Es bedeutet, anderen zu helfen, die Schönheit zu leben, ihm zu begegnen. Gott ist nicht die Antwort auf eine intellektuelle Neugier oder eine Willensanstrengung, sondern er ist eine Erfahrung der Liebe. Denn – das gilt vor allem für uns –, wenn man einmal dem lebendigen Gott begegnet ist, muss man ihn wieder suchen. Gottes Geheimnis ist nie erschöpft, es ist unendlich wie seine Liebe. »Gott ist Liebe« (1 Joh 4,8), heißt es in der Schrift. Sie gebraucht das Verb »sein«, weil Gott so ist, er ändert sich nicht je nachdem wie wir uns verhalten: Er ist bedingungslose Liebe, er ändert sich nicht, trotz all dem, was wir anstellen können. Im Psalm heißt es: »Seine Huld währt ewig!« (Ps 136,1). Es ist eine Liebe, die sich nicht verzehrt, wie in der Szene vom brennenden Dornbusch, wo Gott, als er zum ersten Mal seinen Namen offenbart, bereits das Verb »sein« gebrauchte: »Ich bin, der ich bin« (Ex 3,14). Wie schön ist es, diesen treuen Gott, das nie verlöschende Feuer den Brüdern und Schwestern zu verkündigen, die in der Lauheit leben, weil die erste Begeisterung erkaltet ist. Wie schön ist es, zu ihnen zu sagen: »Jesus Christus liebt dich, er hat sein Leben hingegeben, um dich zu retten, und jetzt ist er jeden Tag lebendig an deiner Seite« (Apostolisches Schreiben Evangelii gaudium, 164).

Im Licht dieses Kerygmas entwickelt sich das Glaubensleben, das keine komplizierte Konstruktion ist, die aus vielen kleinen Bausteinen besteht, die zusammengefügt werden müssen, sondern die immer neue Entdeckung des »grundlegenden Kerns«, des schlagenden Herzens des Evangeliums: »die Schönheit der heilbringenden Liebe Gottes, die sich im gestorbenen und auferstandenen Jesus Christus offenbart hat« (ebd., 36). Das christliche Leben erneuert sich stets mit dieser ersten Verkündigung. Ich möchte gerne vor euch noch einmal bekräftigen: »Wenn diese Verkündigung die ›erste‹ genannt wird, dann nicht, weil sie am Anfang steht und dann vergessen oder durch andere Inhalte, die sie übertreffen, ersetzt wird. Sie ist die ›erste‹ im qualitativen Sinn, denn sie ist die hauptsächliche Verkündigung, die man immer wieder auf verschiedene Weisen neu hören muss und die man in der einen oder anderen Form im Lauf der Katechese auf allen ihren Etappen und in allen ihren Momenten immer wieder verkünden muss« (ebd., 164). Sonst verbirgt sich die subtile Anmaßung, dass »solider« zu sein bedeutet, gebildet zu werden, Experten in heiligen Dingen (vgl. Nachsynodales Apostolisches Schreiben Christus vivit, 214). Die Weisheit Gottes wird jedoch den geistlich Armen gewährt, denen, die bei Jesus bleiben und die alle in seinem Namen lieben.

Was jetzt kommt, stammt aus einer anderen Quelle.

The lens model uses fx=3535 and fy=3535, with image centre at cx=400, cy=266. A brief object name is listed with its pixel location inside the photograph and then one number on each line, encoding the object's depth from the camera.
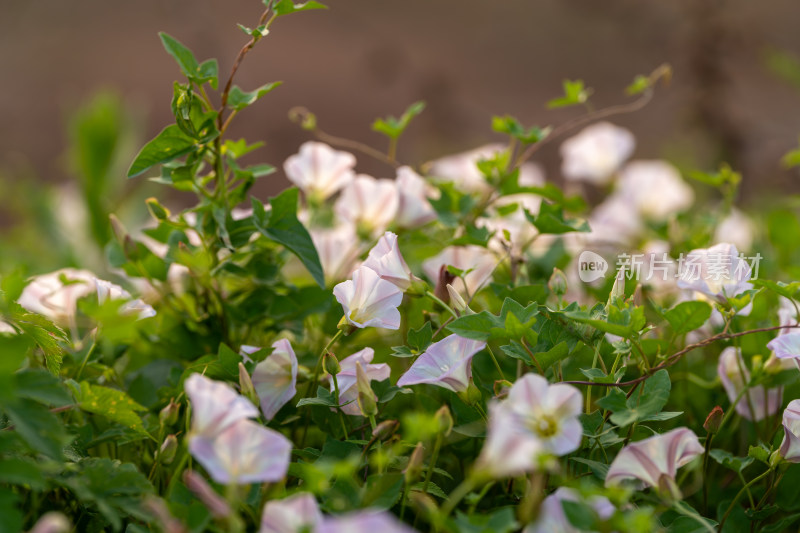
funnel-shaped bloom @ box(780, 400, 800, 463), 1.38
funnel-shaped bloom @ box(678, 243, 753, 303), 1.41
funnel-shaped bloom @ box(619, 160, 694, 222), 2.19
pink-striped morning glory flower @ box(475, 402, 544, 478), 1.30
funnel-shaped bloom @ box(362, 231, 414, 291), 1.41
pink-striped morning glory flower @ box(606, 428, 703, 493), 1.34
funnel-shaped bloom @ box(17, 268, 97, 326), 1.50
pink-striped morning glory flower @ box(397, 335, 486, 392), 1.38
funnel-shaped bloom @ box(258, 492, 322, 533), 1.30
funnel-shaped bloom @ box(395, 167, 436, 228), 1.54
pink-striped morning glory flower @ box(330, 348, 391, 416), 1.40
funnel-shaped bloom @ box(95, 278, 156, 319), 1.42
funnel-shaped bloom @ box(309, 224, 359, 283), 1.56
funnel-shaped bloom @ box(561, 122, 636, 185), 2.20
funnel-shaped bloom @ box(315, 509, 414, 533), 1.28
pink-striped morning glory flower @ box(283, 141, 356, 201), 1.58
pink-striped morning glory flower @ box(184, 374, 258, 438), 1.32
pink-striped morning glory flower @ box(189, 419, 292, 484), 1.32
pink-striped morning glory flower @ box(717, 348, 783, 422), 1.46
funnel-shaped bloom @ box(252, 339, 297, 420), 1.41
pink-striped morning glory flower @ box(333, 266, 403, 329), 1.40
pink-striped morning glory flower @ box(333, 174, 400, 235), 1.56
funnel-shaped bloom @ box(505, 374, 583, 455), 1.34
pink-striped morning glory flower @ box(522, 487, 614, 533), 1.32
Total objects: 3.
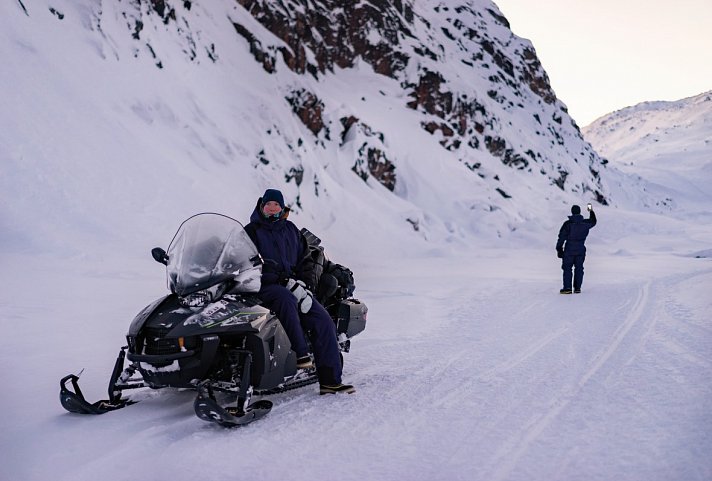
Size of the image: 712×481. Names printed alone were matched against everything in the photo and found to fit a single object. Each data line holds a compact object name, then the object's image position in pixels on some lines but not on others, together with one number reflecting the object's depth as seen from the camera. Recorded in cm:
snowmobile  370
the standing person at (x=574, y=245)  1188
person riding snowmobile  434
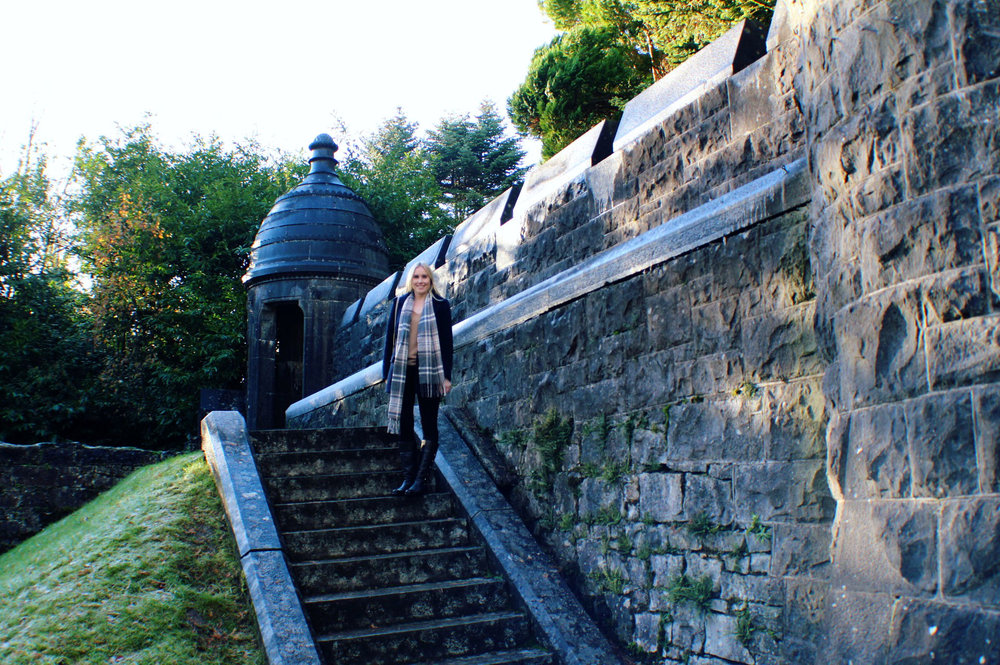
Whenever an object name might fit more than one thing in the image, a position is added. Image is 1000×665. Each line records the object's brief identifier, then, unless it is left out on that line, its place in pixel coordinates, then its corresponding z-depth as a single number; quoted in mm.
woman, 5527
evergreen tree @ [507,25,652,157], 18875
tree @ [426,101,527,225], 34250
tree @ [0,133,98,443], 11703
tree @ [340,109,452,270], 21062
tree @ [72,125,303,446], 13039
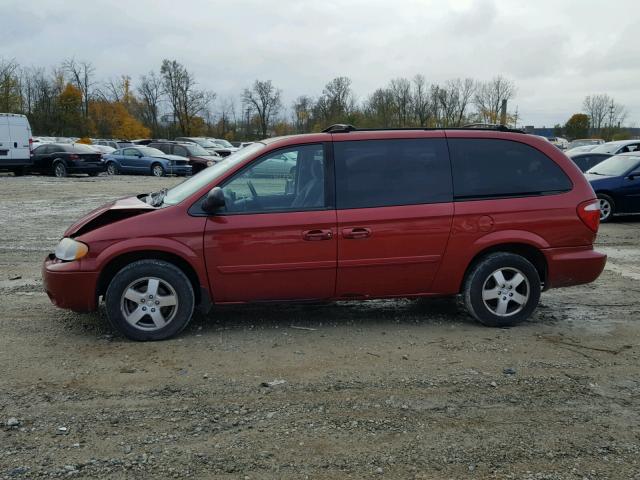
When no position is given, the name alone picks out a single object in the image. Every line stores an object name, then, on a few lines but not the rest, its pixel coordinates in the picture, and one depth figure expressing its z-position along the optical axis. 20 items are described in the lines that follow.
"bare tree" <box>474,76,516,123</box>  78.19
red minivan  4.73
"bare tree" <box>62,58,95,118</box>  78.75
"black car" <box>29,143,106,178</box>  24.25
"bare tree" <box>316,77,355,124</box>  69.38
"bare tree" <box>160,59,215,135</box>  75.75
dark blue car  11.86
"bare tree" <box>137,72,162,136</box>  80.31
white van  22.64
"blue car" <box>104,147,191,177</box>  26.64
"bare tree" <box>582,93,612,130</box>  86.75
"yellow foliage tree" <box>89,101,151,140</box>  74.31
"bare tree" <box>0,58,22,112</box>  50.31
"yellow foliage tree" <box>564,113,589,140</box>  81.62
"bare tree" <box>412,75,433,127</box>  71.69
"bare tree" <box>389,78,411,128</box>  68.75
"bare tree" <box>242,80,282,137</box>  83.88
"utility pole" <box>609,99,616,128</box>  87.46
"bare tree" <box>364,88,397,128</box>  61.16
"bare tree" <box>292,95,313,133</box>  78.35
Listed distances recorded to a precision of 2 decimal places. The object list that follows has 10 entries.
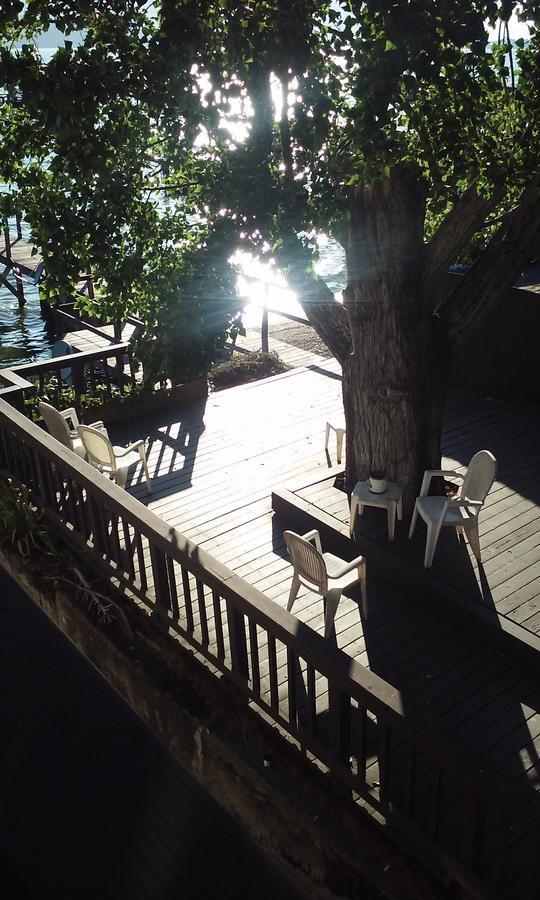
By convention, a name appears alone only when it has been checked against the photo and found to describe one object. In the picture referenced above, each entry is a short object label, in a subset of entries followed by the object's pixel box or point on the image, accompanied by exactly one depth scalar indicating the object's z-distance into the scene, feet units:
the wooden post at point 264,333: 38.22
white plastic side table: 19.38
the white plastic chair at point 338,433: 23.58
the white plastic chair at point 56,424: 21.29
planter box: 27.09
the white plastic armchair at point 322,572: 15.66
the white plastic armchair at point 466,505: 18.25
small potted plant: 19.70
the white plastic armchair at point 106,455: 20.80
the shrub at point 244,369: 35.24
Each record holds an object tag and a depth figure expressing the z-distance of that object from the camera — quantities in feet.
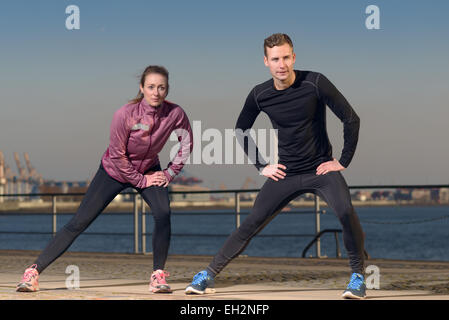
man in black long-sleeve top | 19.36
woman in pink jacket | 21.13
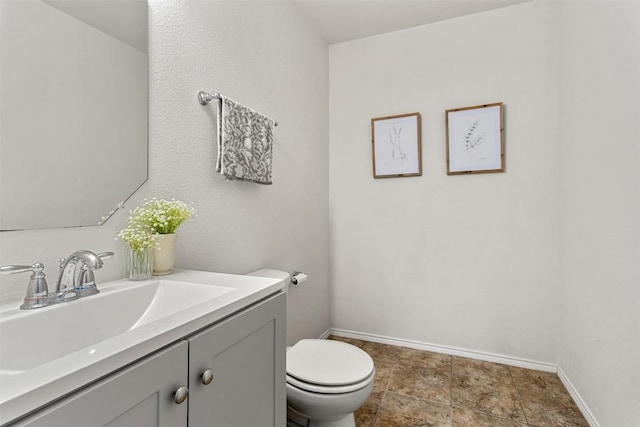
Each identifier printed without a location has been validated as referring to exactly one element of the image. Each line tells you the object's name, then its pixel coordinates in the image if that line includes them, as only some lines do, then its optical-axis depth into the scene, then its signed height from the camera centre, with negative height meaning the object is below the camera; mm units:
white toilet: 1281 -671
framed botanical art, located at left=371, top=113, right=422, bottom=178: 2442 +544
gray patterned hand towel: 1431 +358
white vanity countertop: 440 -223
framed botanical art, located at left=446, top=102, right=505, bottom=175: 2227 +539
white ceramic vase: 1108 -123
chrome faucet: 762 -156
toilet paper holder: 1960 -369
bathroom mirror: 831 +324
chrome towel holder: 1395 +522
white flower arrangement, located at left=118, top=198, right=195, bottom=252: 1032 -11
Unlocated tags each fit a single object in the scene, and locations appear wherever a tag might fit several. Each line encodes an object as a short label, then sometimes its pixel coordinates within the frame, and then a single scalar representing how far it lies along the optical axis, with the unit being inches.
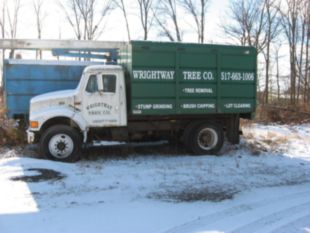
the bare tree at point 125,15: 1326.3
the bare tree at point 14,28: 1402.8
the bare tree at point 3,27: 1403.3
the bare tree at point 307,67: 1045.8
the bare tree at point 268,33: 1202.0
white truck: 427.2
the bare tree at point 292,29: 1154.0
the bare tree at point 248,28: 1225.5
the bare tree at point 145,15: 1312.5
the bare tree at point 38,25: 1433.3
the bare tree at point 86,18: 1387.7
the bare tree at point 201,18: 1273.4
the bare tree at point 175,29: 1307.8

Ein Letztes möchte ich mit euch teilen. Da der Glaube Leben ist, das aus der Begegnung mit Jesus entsteht und immer wieder neu entsteht, hilft das, was im Leben Begegnung ist, im Glauben zu wachsen: sich jenen zu nähern, die Not leiden, Brücken bauen, den Leidenden dienen, für die Armen Sorge tragen, jene, die uns nahestehen »mit Geduld salben«, die Entmutigten trösten, jene zu segnen, die uns Böses tun… So werden wir zu lebendigen Zeichen der Liebe, die wir verkündigen. Ich danke euch, liebe Brüder und Schwestern, dass ihr die Freude verbreiten wollt, von Gott geliebt zu sein und zu lieben, wie er es uns gelehrt hat. Ich begleite euch mit meinem Segen, und bitte vergesst nicht, für mich zu beten. Danke.